Specifieke zorgkosten zijn aftrekbaar als persoonsgebonden aftrekpost. Daaronder vallen de met ziekte of invaliditeit verband houdende uitgaven voor vervoer. Voorwaarde is dat de vervoerskosten meer bedragen dan de vervoerskosten van belastingplichtigen die niet ziek of invalide zijn maar in dezelfde financiële en maatschappelijke positie verkeren.

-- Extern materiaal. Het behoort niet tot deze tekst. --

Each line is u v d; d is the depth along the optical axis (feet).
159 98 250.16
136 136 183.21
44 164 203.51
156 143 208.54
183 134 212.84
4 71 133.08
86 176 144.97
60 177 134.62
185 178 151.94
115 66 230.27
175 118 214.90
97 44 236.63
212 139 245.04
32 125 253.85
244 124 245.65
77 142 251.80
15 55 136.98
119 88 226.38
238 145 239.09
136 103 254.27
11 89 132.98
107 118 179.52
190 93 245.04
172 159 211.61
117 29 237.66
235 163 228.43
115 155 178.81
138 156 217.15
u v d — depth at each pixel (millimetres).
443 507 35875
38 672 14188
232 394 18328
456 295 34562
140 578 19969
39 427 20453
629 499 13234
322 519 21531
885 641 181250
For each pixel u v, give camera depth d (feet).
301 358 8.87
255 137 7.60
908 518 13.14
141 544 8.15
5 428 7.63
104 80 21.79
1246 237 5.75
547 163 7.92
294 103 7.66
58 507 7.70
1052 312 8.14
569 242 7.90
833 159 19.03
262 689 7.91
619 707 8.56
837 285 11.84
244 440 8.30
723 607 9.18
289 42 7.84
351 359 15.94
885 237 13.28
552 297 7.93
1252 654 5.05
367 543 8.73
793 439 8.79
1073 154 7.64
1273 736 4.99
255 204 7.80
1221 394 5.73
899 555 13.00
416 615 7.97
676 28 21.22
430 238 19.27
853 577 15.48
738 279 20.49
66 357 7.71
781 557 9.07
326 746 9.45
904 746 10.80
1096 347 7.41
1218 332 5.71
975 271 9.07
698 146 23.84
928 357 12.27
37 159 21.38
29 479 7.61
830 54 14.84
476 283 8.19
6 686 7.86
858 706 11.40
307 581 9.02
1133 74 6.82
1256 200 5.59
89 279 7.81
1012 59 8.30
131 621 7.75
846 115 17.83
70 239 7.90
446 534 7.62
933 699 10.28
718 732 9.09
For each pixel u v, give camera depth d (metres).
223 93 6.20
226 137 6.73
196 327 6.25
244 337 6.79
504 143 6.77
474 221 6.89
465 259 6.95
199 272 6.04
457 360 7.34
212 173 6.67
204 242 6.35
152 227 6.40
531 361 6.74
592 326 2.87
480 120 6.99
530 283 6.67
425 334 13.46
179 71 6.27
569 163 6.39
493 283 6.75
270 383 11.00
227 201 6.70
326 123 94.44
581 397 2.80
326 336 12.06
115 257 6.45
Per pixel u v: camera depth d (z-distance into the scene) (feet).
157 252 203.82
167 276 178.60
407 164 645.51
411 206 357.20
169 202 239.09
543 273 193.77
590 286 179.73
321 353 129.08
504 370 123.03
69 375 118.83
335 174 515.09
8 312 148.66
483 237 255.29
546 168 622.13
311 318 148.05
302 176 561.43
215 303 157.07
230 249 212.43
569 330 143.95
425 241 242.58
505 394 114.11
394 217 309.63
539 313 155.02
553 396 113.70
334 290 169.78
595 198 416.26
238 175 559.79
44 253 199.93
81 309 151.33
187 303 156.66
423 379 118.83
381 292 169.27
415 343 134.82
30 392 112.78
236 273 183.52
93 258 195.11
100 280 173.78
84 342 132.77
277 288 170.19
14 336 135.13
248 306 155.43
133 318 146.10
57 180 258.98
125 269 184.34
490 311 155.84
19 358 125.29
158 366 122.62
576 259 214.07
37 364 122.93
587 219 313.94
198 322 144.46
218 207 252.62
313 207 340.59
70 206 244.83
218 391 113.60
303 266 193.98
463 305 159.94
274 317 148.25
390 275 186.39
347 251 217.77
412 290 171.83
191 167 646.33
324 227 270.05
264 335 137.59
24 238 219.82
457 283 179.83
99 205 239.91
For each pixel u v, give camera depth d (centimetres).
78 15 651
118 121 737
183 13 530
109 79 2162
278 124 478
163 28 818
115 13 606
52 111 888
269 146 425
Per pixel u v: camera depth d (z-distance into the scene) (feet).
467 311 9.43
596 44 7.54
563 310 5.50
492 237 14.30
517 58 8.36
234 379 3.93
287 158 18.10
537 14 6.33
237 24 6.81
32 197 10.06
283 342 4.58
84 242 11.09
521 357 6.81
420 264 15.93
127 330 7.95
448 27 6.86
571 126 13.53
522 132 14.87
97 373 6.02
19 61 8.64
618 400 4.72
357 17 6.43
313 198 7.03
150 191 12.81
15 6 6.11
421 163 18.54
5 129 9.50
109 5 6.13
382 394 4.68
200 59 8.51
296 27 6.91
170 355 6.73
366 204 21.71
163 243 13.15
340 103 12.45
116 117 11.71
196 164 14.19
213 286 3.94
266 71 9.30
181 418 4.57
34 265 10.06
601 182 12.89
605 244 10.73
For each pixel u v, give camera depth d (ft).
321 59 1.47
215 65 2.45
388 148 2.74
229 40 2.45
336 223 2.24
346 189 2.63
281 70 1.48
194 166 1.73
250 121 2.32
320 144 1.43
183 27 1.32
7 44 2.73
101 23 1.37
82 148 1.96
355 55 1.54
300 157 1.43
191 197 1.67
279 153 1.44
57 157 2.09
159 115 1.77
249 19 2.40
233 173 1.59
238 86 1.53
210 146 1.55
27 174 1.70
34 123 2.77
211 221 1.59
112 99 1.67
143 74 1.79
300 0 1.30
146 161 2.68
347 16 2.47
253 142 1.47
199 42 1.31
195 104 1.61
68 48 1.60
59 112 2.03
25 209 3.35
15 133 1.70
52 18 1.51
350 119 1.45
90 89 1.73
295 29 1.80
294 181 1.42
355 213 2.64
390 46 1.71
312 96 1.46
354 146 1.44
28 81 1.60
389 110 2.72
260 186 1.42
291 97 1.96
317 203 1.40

Een belastingplichtige met een invalide echtgenoot claimde aftrek van vervoerskosten als specifieke zorgkosten. In de procedure voor Hof Arnhem-Leeuwarden was niet in geschil dat met de gezinsauto in 2011 ruim 42.000 kilometer was gereden. Volgens de inspecteur bedroegen de autokosten € 0,35 per kilometer, waardoor de totale vervoerskosten uitkwamen op € 14.930. Een gezin in vergelijkbare omstandigheden zou gemiddeld € 5.844 per jaar aan vervoerskosten hebben uitgegeven. Toch was niet het gehele verschil aftrekbaar. De inspecteur was van mening dat het aantal verreden kilometers bovenmatig was als gevolg van persoonlijke voorkeur van de belastingplichtige. De inspecteur doelde daarmee op een vakantiereis die per auto was gemaakt naar Turkije. Volgens het hof maakt het enkele feit dat de vakantiebestemming wordt bepaald door persoonlijke voorkeur niet dat de vakantiekilometers bovenmatig zijn. Turkije is volgens het hof een gebruikelijke vakantiebestemming.
Het hof vond aannemelijk dat in elk geval 37.000 van de ruim 42.000 gereden kilometers niet bovenmatig waren. Op basis van dit aantal kilometers kwamen de autokosten uit op een bedrag van 37.000 × € 0,35 = € 12.950. Verminderd met de voor zakelijk verreden kilometers ontvangen vergoeding van de werkgever ad € 1.098 kwam een bedrag van € 11.852 aan autokosten voor rekening van het gezin. Dat bedrag was € 6.008 hoger dan een vergelijkbaar gezin zonder invalide persoon aan vervoerskosten uitgeeft. De belastingplichtige had recht op de geclaimde aftrek van extra vervoerskosten.